(Records from a data collection)
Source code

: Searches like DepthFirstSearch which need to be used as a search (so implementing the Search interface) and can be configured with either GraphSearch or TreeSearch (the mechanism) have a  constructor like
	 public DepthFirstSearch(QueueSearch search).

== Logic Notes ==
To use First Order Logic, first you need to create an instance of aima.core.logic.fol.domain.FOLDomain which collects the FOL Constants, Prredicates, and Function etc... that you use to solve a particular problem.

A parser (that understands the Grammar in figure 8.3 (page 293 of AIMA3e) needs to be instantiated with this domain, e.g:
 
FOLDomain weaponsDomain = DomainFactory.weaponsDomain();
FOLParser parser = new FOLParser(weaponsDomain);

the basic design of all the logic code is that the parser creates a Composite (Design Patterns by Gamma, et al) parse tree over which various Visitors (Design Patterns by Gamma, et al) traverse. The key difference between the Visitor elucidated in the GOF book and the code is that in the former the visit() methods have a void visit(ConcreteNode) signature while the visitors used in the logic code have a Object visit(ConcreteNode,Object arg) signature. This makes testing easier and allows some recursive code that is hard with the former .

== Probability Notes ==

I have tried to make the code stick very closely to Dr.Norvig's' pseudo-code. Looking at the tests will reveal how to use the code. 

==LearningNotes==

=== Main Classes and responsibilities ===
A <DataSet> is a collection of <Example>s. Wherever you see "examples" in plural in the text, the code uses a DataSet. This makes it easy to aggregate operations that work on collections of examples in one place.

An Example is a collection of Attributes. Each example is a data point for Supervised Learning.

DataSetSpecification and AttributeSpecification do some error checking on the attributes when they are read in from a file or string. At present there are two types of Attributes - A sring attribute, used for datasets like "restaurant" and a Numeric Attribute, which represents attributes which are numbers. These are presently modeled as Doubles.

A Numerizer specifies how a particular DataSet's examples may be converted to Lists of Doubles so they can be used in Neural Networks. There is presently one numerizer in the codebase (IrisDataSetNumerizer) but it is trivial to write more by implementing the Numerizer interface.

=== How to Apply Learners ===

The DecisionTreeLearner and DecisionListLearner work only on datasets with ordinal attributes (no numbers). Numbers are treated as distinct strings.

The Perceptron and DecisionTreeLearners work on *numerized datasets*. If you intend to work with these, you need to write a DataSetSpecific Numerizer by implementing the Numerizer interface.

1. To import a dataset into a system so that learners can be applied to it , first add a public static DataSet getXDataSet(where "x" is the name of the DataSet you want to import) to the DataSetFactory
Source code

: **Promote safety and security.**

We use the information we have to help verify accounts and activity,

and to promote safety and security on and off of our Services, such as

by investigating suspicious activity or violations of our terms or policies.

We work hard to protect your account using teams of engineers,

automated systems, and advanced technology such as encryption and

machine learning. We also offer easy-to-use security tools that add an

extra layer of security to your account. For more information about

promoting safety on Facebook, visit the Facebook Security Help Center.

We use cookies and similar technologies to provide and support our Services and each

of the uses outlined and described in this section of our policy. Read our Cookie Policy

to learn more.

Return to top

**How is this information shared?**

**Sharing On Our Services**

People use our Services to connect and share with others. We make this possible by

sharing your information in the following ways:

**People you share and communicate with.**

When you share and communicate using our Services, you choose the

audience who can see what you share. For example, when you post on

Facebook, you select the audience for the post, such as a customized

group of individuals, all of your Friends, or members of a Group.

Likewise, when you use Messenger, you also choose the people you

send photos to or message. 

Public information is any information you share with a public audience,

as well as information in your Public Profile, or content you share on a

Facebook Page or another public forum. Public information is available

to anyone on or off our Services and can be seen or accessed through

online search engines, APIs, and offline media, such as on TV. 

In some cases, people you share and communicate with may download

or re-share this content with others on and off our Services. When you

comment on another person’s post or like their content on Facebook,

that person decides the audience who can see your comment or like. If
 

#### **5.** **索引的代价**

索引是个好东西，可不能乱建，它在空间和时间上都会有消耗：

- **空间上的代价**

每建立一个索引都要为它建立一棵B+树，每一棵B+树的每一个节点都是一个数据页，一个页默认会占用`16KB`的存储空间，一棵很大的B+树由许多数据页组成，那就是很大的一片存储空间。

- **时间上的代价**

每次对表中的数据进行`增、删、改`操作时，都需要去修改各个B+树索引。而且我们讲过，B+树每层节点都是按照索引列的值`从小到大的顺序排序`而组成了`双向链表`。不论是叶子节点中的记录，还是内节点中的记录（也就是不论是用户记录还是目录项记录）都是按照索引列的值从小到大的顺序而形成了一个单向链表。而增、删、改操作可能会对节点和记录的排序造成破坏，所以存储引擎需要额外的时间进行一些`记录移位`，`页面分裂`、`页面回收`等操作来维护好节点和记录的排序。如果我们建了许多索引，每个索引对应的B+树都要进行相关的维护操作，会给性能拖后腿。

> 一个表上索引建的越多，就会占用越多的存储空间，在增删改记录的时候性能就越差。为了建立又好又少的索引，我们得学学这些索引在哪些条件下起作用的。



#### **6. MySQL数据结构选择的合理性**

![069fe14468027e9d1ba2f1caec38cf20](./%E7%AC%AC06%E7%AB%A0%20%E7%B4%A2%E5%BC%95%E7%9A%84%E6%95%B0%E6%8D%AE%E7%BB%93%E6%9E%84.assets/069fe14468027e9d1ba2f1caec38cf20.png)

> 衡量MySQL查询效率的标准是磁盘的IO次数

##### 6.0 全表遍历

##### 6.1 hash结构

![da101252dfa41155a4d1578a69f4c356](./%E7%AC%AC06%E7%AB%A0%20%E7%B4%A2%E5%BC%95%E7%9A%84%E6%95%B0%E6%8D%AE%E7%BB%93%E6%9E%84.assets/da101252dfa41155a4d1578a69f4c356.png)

### Exercise goal
Lines that contain "choose" are to be copied from the records above.

### Answer below
When you share and communicate using our Services, you choose the
Likewise, when you use Messenger, you also choose the people you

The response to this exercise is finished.